Un visage familier
Dans ce monde, tout est connecté, interconnecté, et soumis au dogme de l’amélioration permanente. Des mises à jour qui peuvent tout bouleverser sans prévenir, l’équilibre du monde comme le noyau d’un couple. On suit une employée du gouvernement chargée de lire les plaintes des habitants. Les lire, juste ça. Ni répondre ni chercher une solution. Et ce n’est pas la seule absurdité dans cet univers soumis à la surconsommation et au culte de l’augmentation. Où une main peut vous pousser d’un jour à l’autre, votre lieu de travail s’éloigner de 5 km, votre appartement gagner ou perdre une pièce. Et votre amoureuse disparaître sans prévenir ni laisser de trace.
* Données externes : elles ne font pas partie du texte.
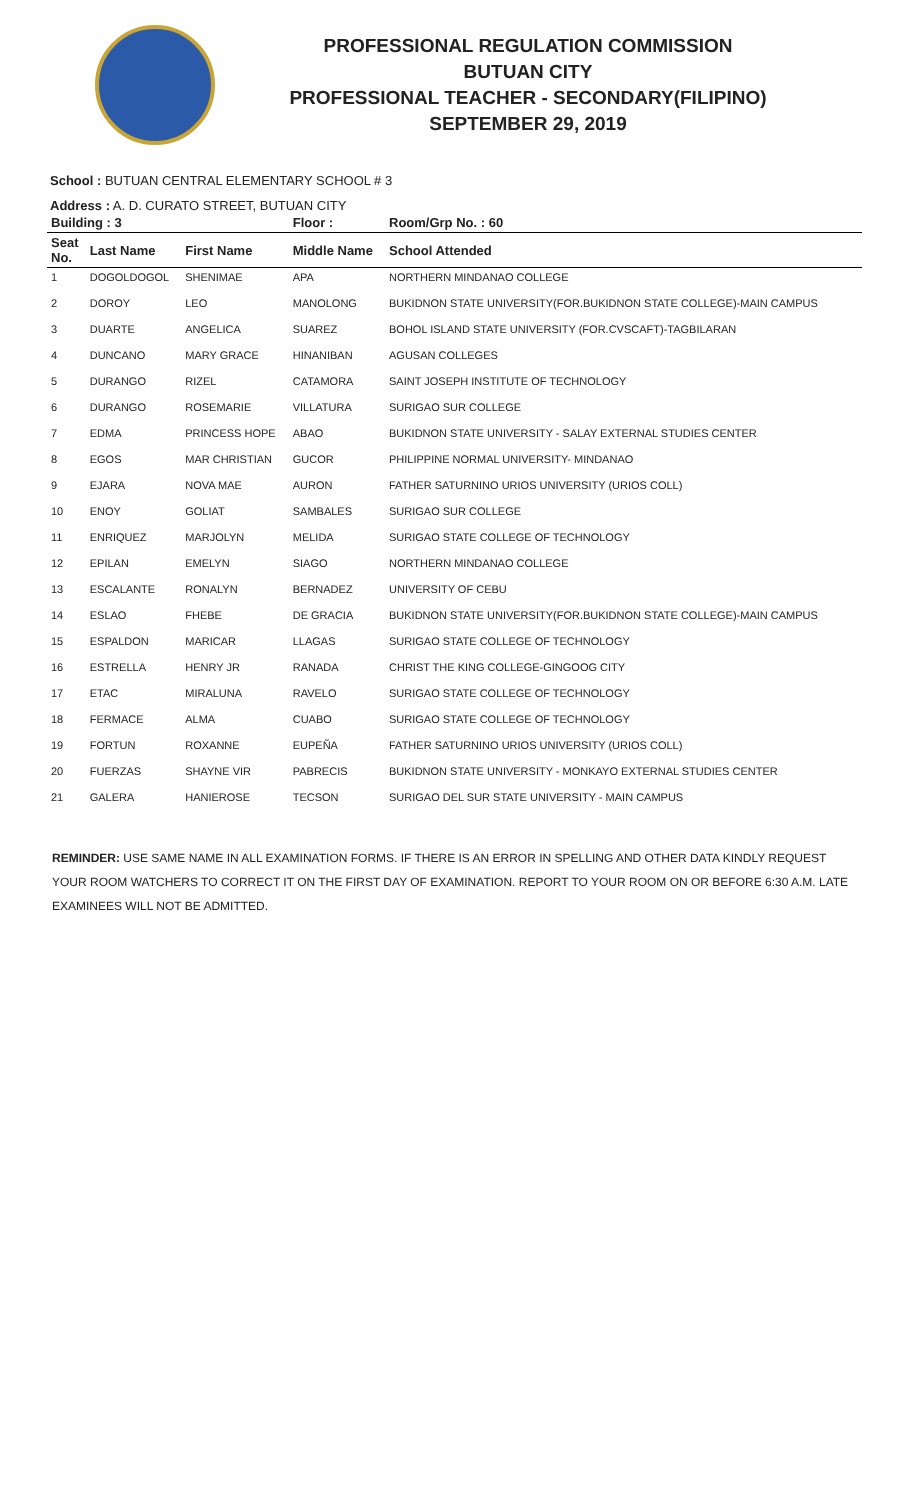PROFESSIONAL REGULATION COMMISSION
BUTUAN CITY
PROFESSIONAL TEACHER - SECONDARY(FILIPINO)
SEPTEMBER 29, 2019
School : BUTUAN CENTRAL ELEMENTARY SCHOOL # 3
Address : A. D. CURATO STREET, BUTUAN CITY
| Building : 3 | | | Floor : | Room/Grp No. : 60 |
| --- | --- | --- | --- | --- |
| Seat No. | Last Name | First Name | Middle Name | School Attended |
| 1 | DOGOLDOGOL | SHENIMAE | APA | NORTHERN MINDANAO COLLEGE |
| 2 | DOROY | LEO | MANOLONG | BUKIDNON STATE UNIVERSITY(FOR.BUKIDNON STATE COLLEGE)-MAIN CAMPUS |
| 3 | DUARTE | ANGELICA | SUAREZ | BOHOL ISLAND STATE UNIVERSITY (FOR.CVSCAFT)-TAGBILARAN |
| 4 | DUNCANO | MARY GRACE | HINANIBAN | AGUSAN COLLEGES |
| 5 | DURANGO | RIZEL | CATAMORA | SAINT JOSEPH INSTITUTE OF TECHNOLOGY |
| 6 | DURANGO | ROSEMARIE | VILLATURA | SURIGAO SUR COLLEGE |
| 7 | EDMA | PRINCESS HOPE | ABAO | BUKIDNON STATE UNIVERSITY - SALAY EXTERNAL STUDIES CENTER |
| 8 | EGOS | MAR CHRISTIAN | GUCOR | PHILIPPINE NORMAL UNIVERSITY- MINDANAO |
| 9 | EJARA | NOVA MAE | AURON | FATHER SATURNINO URIOS UNIVERSITY (URIOS COLL) |
| 10 | ENOY | GOLIAT | SAMBALES | SURIGAO SUR COLLEGE |
| 11 | ENRIQUEZ | MARJOLYN | MELIDA | SURIGAO STATE COLLEGE OF TECHNOLOGY |
| 12 | EPILAN | EMELYN | SIAGO | NORTHERN MINDANAO COLLEGE |
| 13 | ESCALANTE | RONALYN | BERNADEZ | UNIVERSITY OF CEBU |
| 14 | ESLAO | FHEBE | DE GRACIA | BUKIDNON STATE UNIVERSITY(FOR.BUKIDNON STATE COLLEGE)-MAIN CAMPUS |
| 15 | ESPALDON | MARICAR | LLAGAS | SURIGAO STATE COLLEGE OF TECHNOLOGY |
| 16 | ESTRELLA | HENRY JR | RANADA | CHRIST THE KING COLLEGE-GINGOOG CITY |
| 17 | ETAC | MIRALUNA | RAVELO | SURIGAO STATE COLLEGE OF TECHNOLOGY |
| 18 | FERMACE | ALMA | CUABO | SURIGAO STATE COLLEGE OF TECHNOLOGY |
| 19 | FORTUN | ROXANNE | EUPEÑA | FATHER SATURNINO URIOS UNIVERSITY (URIOS COLL) |
| 20 | FUERZAS | SHAYNE VIR | PABRECIS | BUKIDNON STATE UNIVERSITY - MONKAYO EXTERNAL STUDIES CENTER |
| 21 | GALERA | HANIEROSE | TECSON | SURIGAO DEL SUR STATE UNIVERSITY - MAIN CAMPUS |
REMINDER: USE SAME NAME IN ALL EXAMINATION FORMS. IF THERE IS AN ERROR IN SPELLING AND OTHER DATA KINDLY REQUEST YOUR ROOM WATCHERS TO CORRECT IT ON THE FIRST DAY OF EXAMINATION. REPORT TO YOUR ROOM ON OR BEFORE 6:30 A.M. LATE EXAMINEES WILL NOT BE ADMITTED.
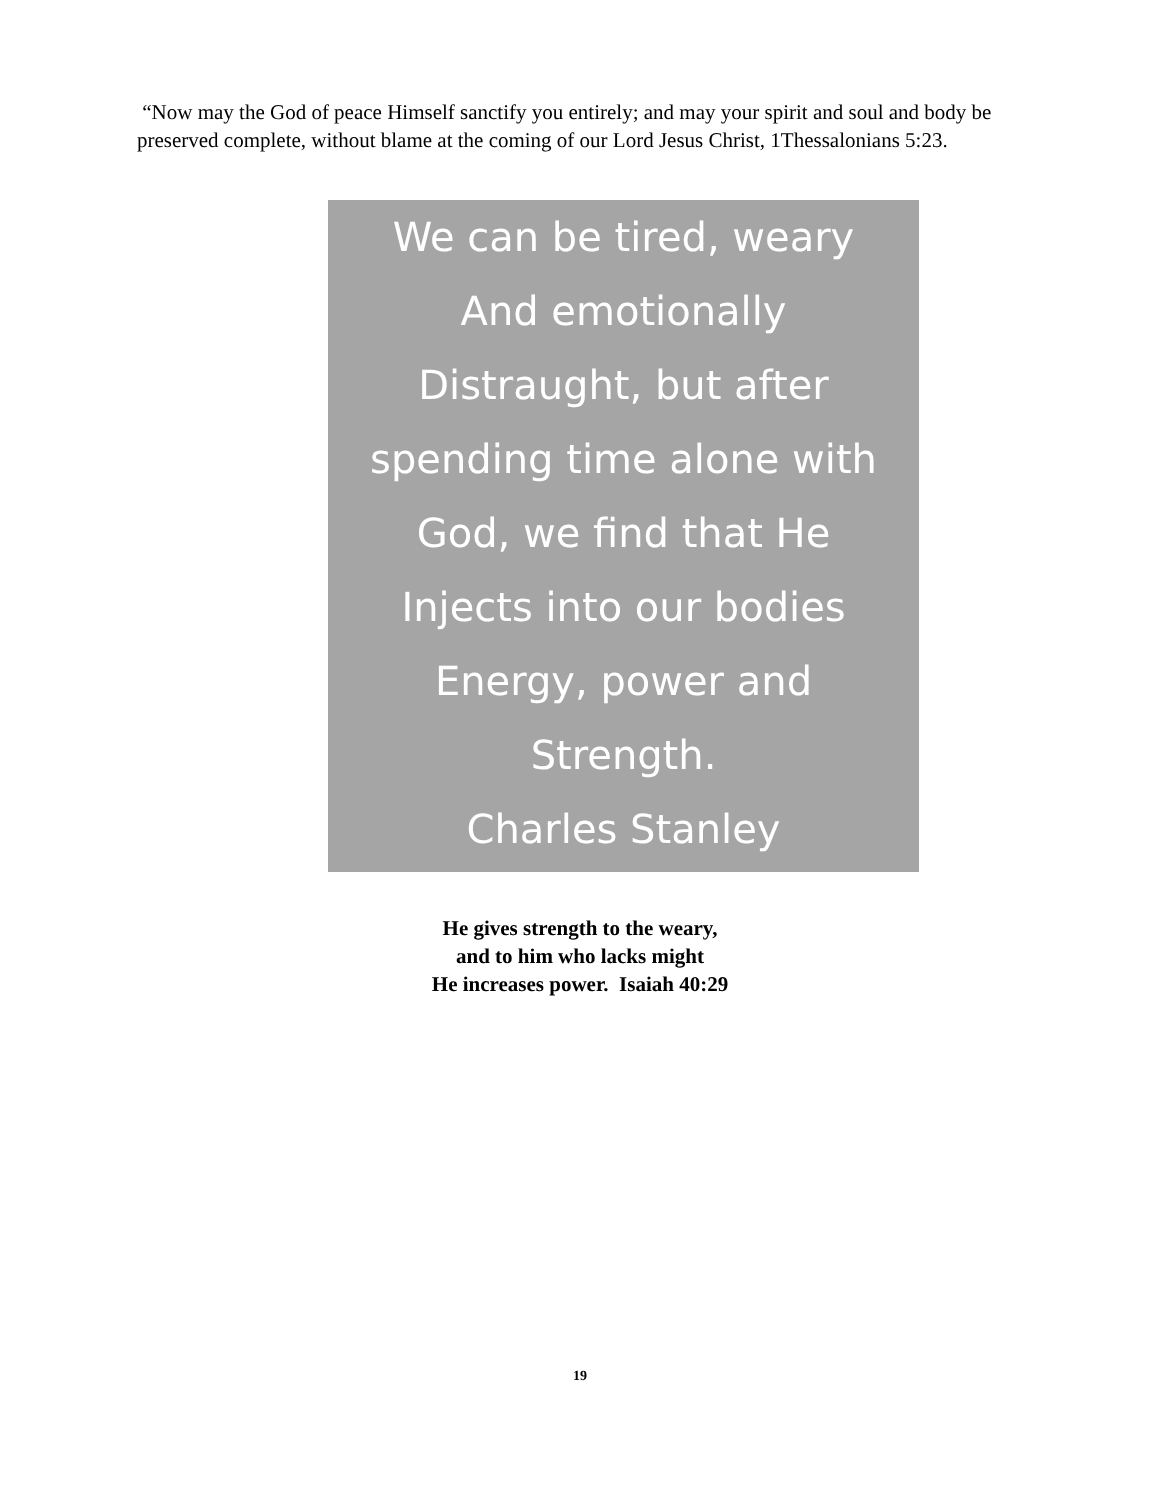“Now may the God of peace Himself sanctify you entirely; and may your spirit and soul and body be preserved complete, without blame at the coming of our Lord Jesus Christ, 1Thessalonians 5:23.
We can be tired, weary
And emotionally
Distraught, but after
spending time alone with
God, we find that He
Injects into our bodies
Energy, power and
Strength.
Charles Stanley
He gives strength to the weary,
and to him who lacks might
He increases power. Isaiah 40:29
19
L’auteur canadien Michael Deforge marche dans les pas des grands classiques de la science-fiction, en extrapolant certains travers de la société du XXIe siècle : la course à la performance, évaluée par une entité numérique désincarnée ; la soumission à une évolution effrénée qui n’a aucun intérêt si ce n’est de modifier l’existant ; le faux respect des clients par des autorités qui écoutent sans entendre ; et la déshumanisation progressive des relations de travail, de voisinage, d’amitié. Et d’amour. Car c’est aussi l’histoire d’une romance qui s’effondre et de la dépression qui s’ensuit. L’héroïne raconte tout cela en voix off, la façon dont elle s’est éloignée de sa compagne jusqu’à ce que celle-ci s’évanouisse, et comment elle l’a cherchée partout, jusque dans de fantasques groupuscules terroristes… Dans cette BD aux petites cases denses, Michael Deforge manie la métaphore permanente, le recours à la psychanalyse et à l’abstraction, et joue sur l’entremêlement de lignes ondulantes, de formes étranges et de couleurs flash. C’est à la fois fascinant et étouffant, souvent hermétique car trop cérébral et désespéré, mais aussi terriblement audacieux et original. Pour lecteurs prêts à se laisser bousculer.